+++ DATA EXCERPTS
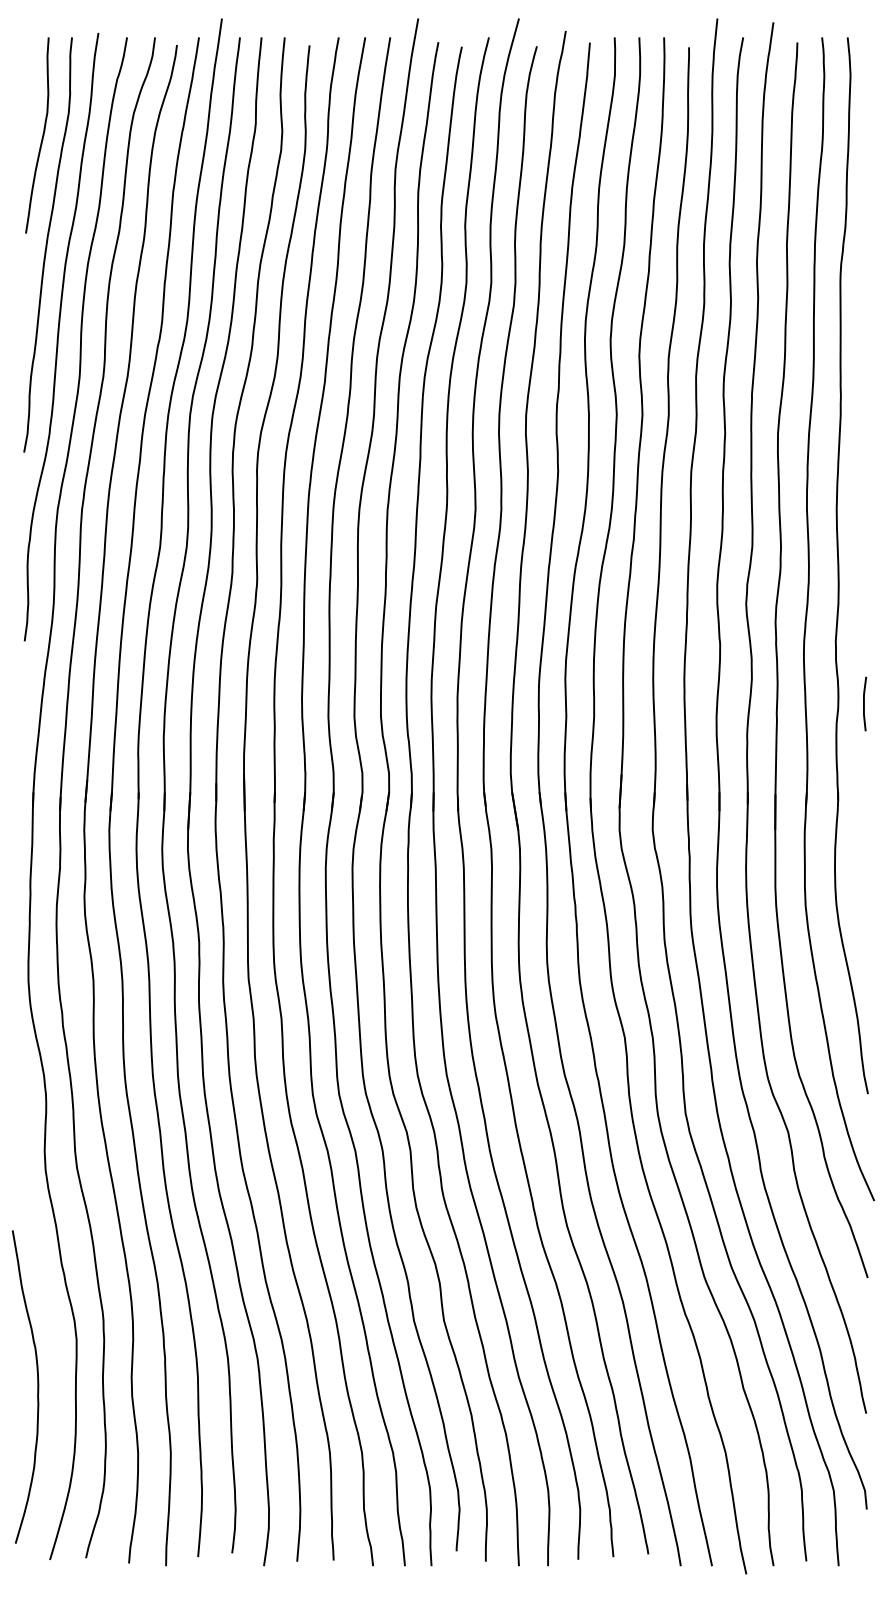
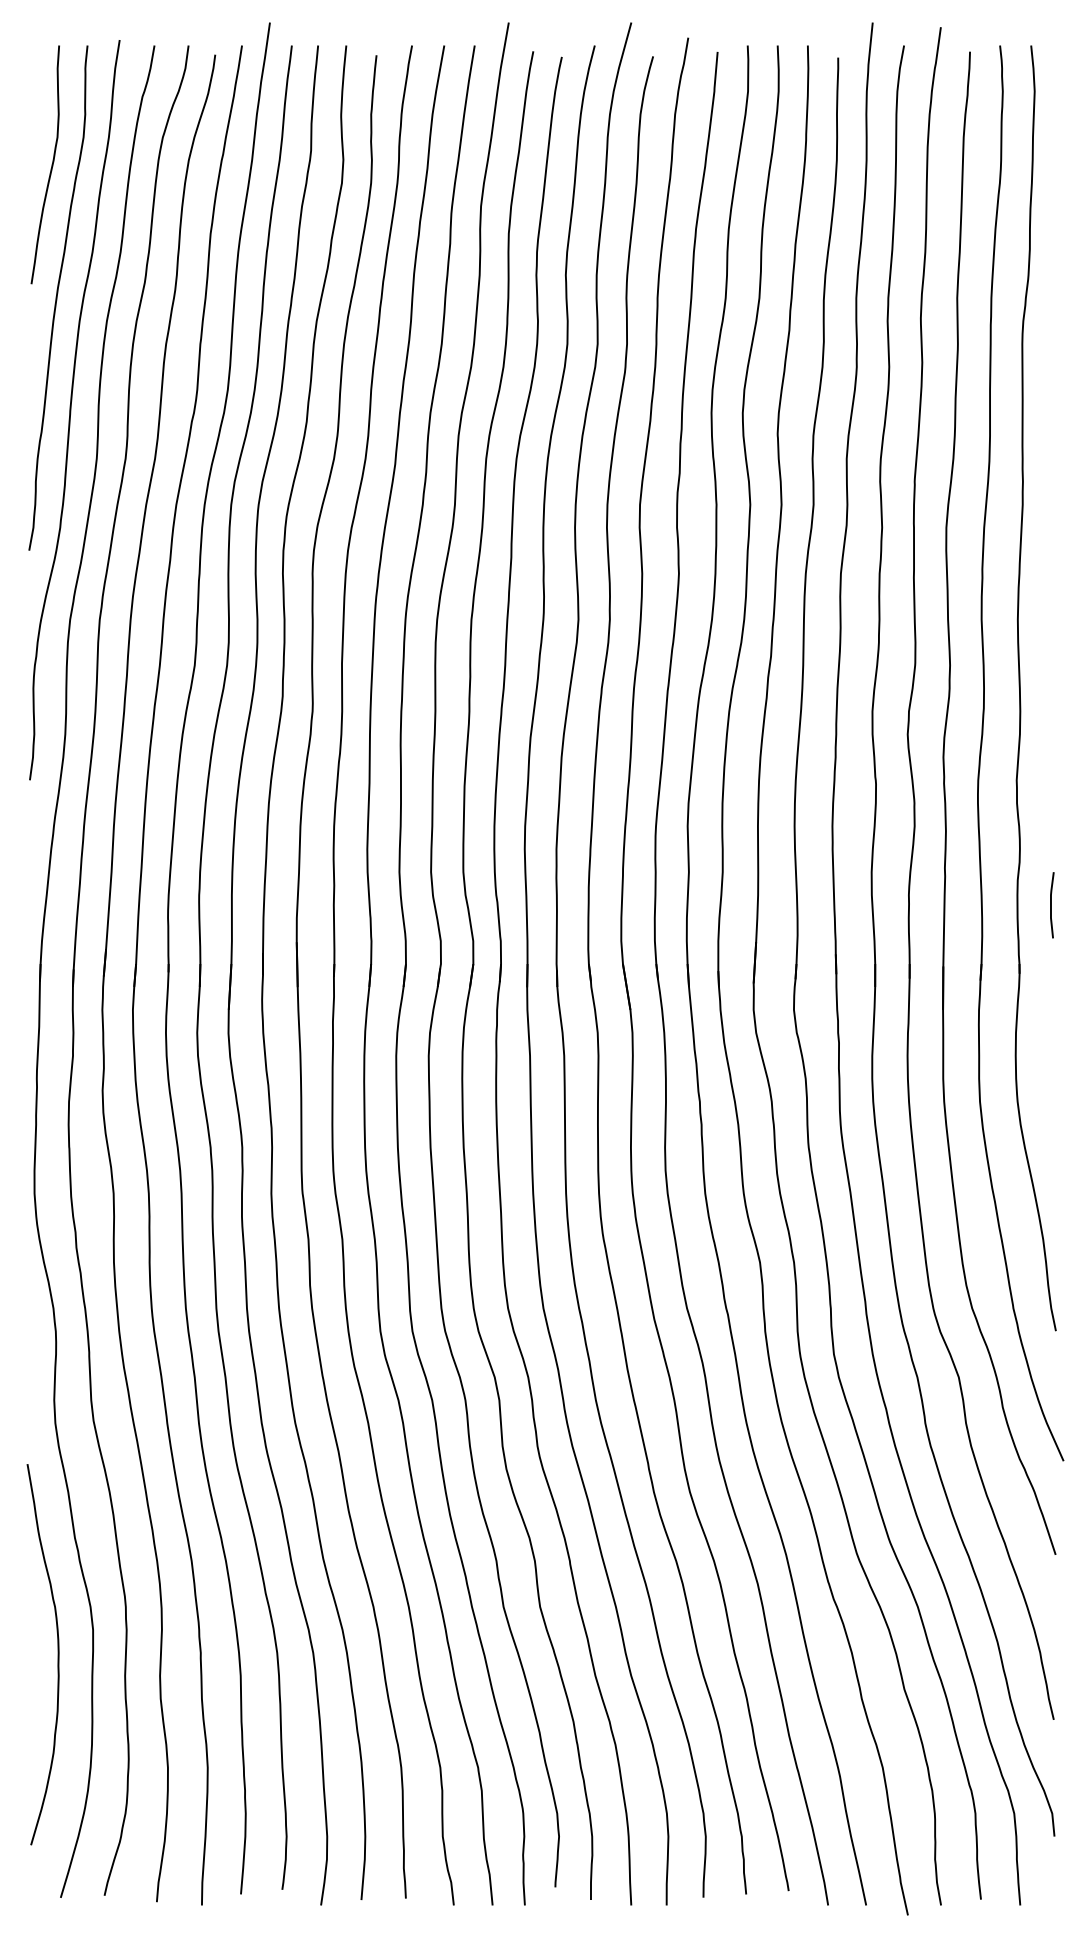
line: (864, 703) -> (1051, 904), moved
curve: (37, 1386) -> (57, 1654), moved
++++++
+++ DATA EXCERPTS
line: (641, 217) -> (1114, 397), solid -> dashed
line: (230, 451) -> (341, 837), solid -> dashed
++++++
+++ DATA EXCERPTS
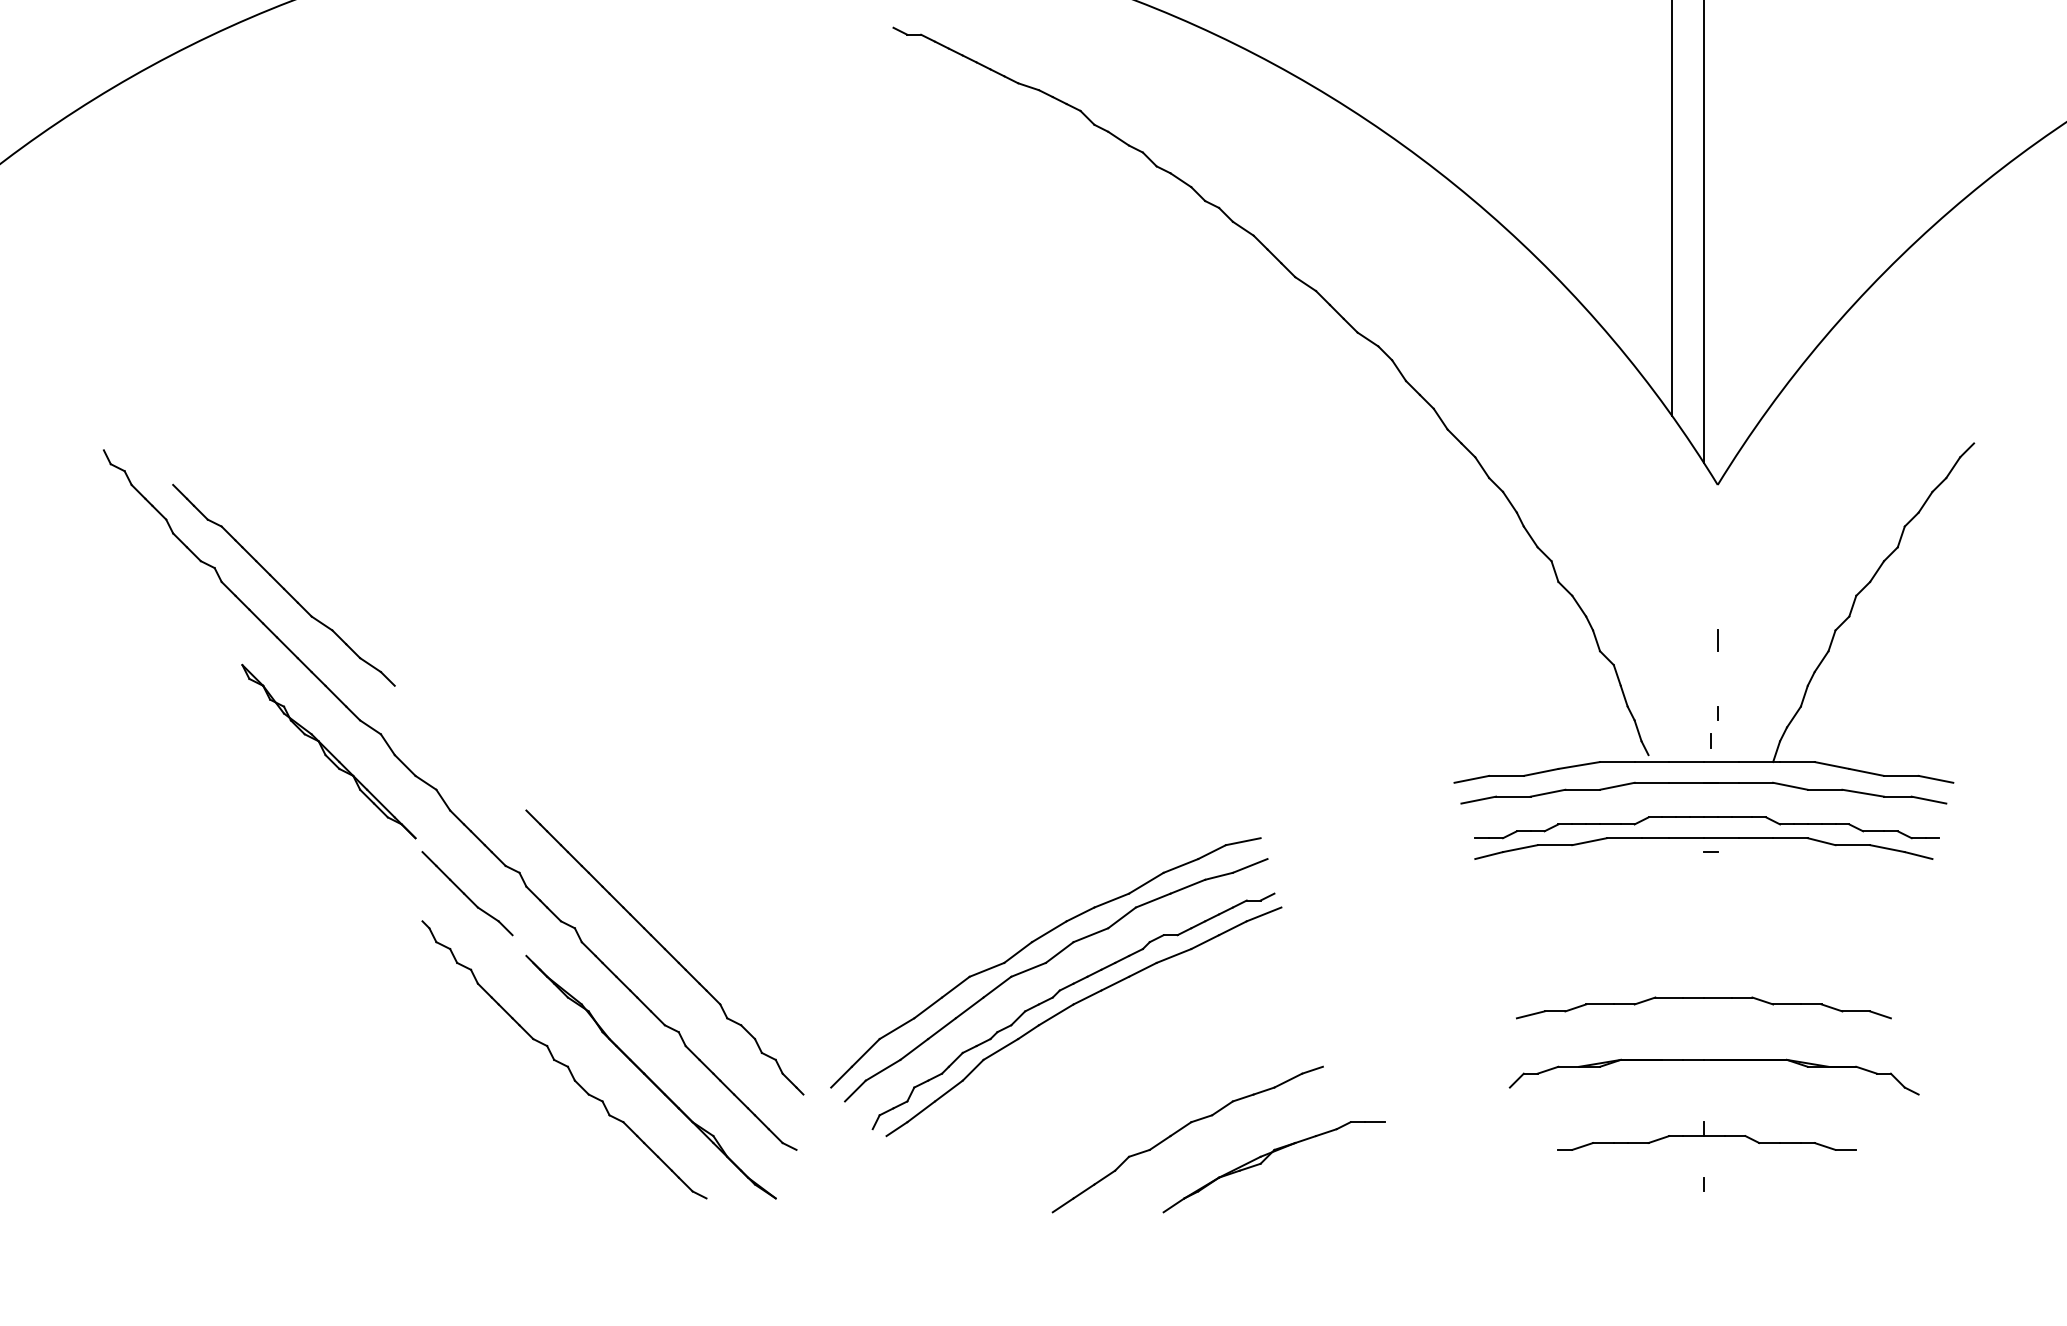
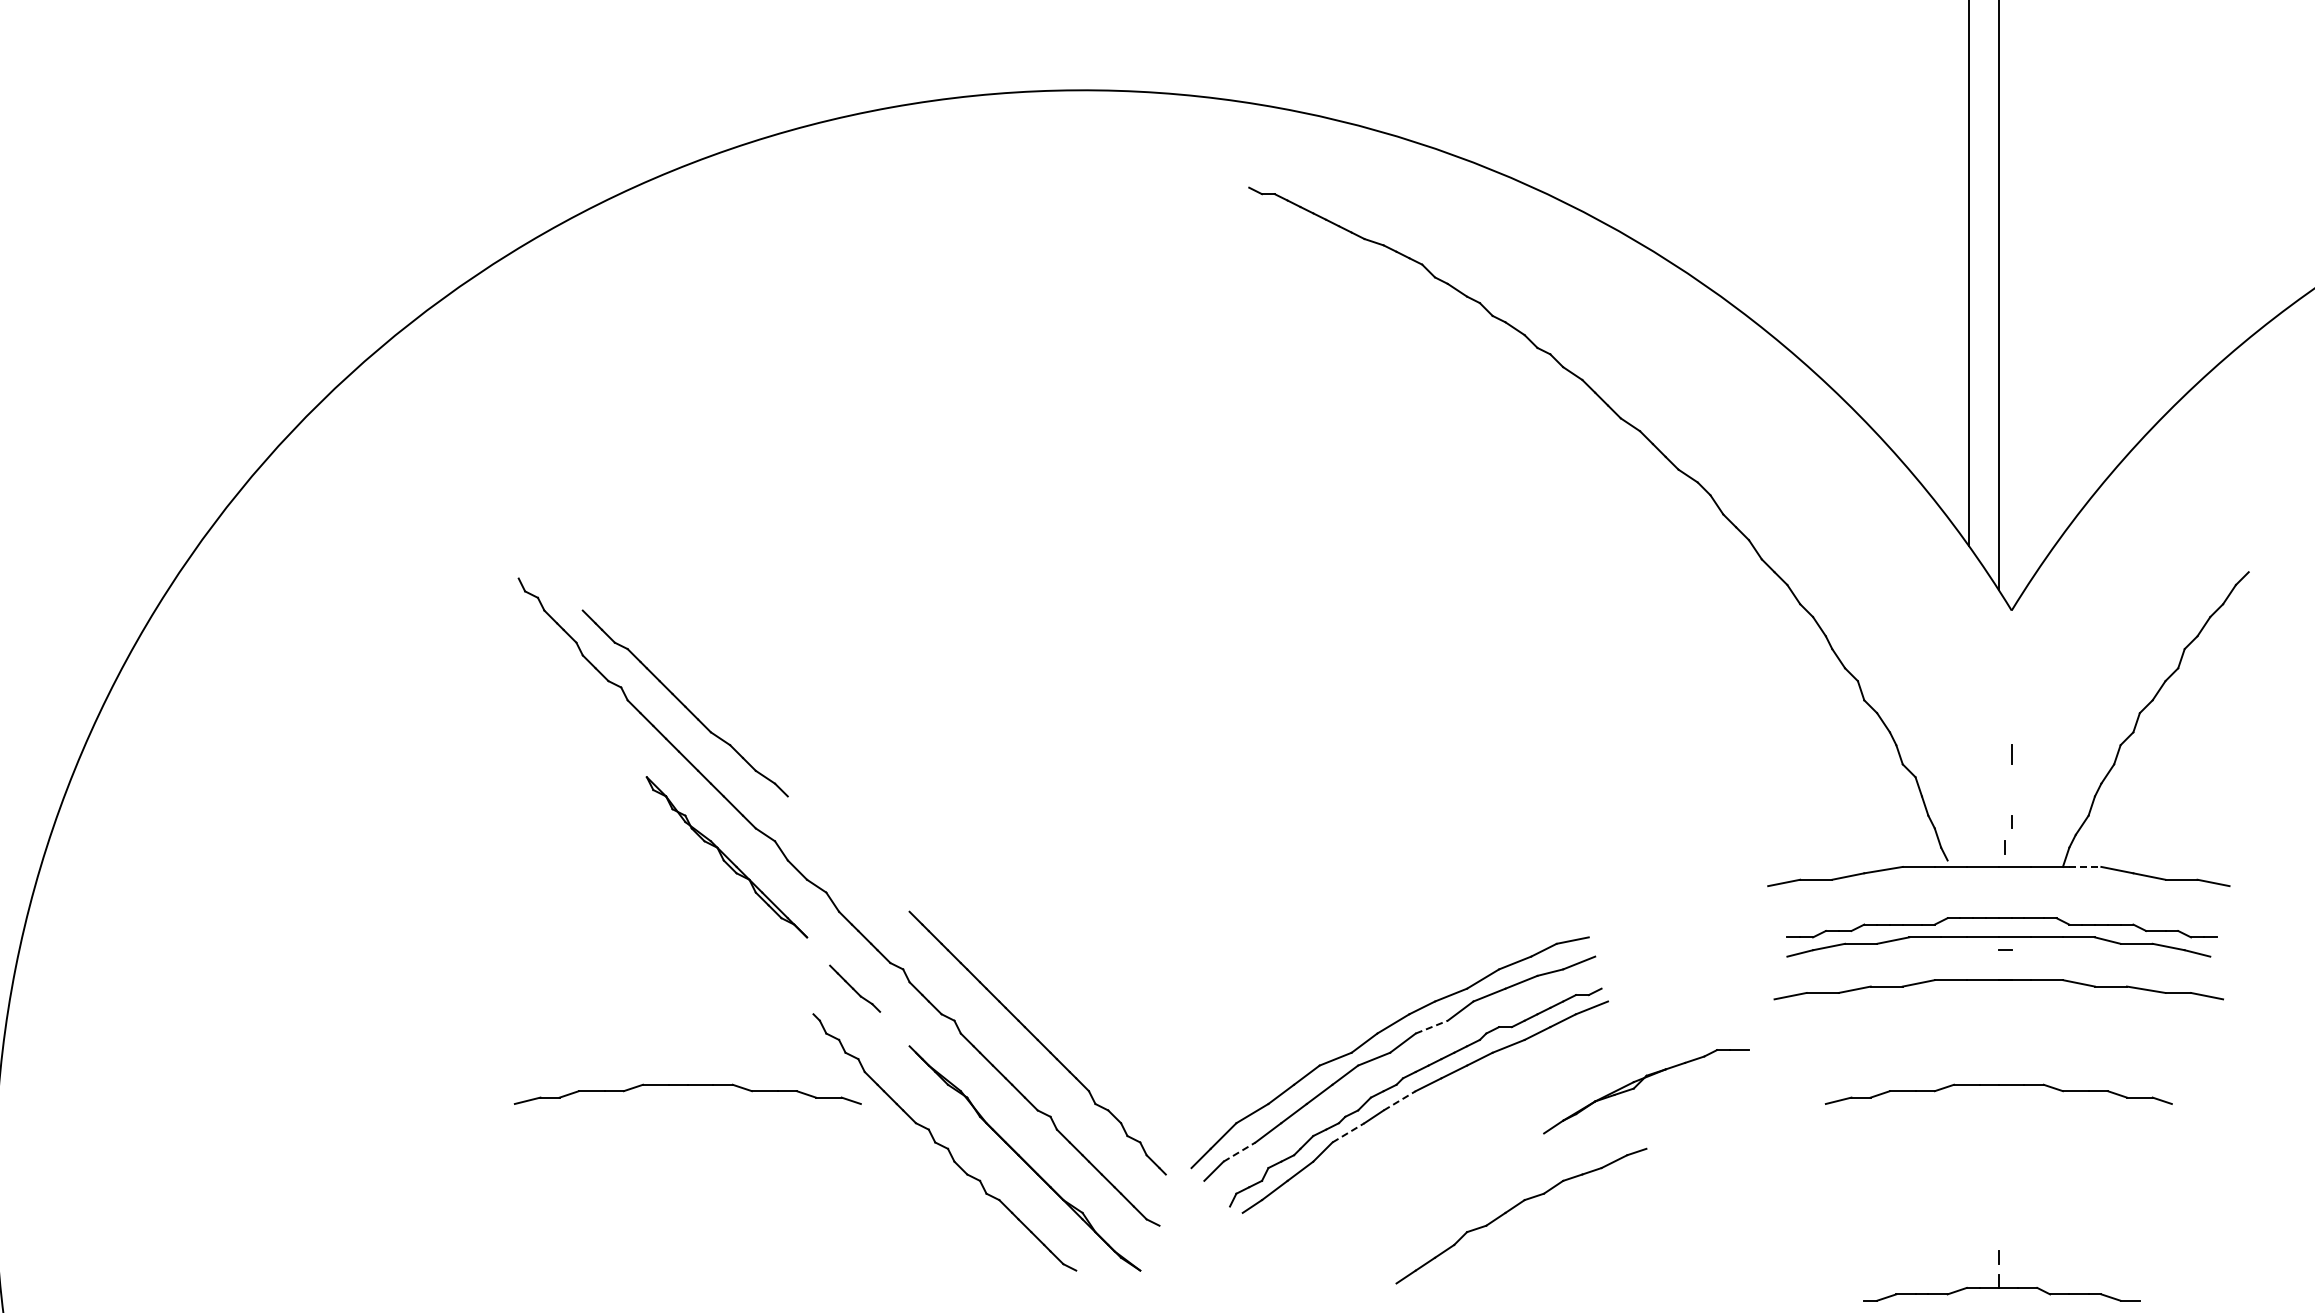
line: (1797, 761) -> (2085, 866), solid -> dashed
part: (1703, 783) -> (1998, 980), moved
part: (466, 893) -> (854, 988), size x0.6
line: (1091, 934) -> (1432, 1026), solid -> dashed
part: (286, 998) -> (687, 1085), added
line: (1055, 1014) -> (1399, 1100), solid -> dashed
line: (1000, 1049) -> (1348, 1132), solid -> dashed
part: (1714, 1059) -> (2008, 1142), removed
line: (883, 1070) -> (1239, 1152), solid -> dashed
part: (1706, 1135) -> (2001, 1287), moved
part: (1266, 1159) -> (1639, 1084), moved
++++++
WHAT THE TASK REQUIRES: For this exercise, please output exactly the lines above starting at the line with "part: (1706, 1135) -> (2001, 1287), moved" and ending at the line with "part: (1266, 1159) -> (1639, 1084), moved", ends included.

YOUR SOLUTION:
part: (1706, 1135) -> (2001, 1287), moved
part: (1266, 1159) -> (1639, 1084), moved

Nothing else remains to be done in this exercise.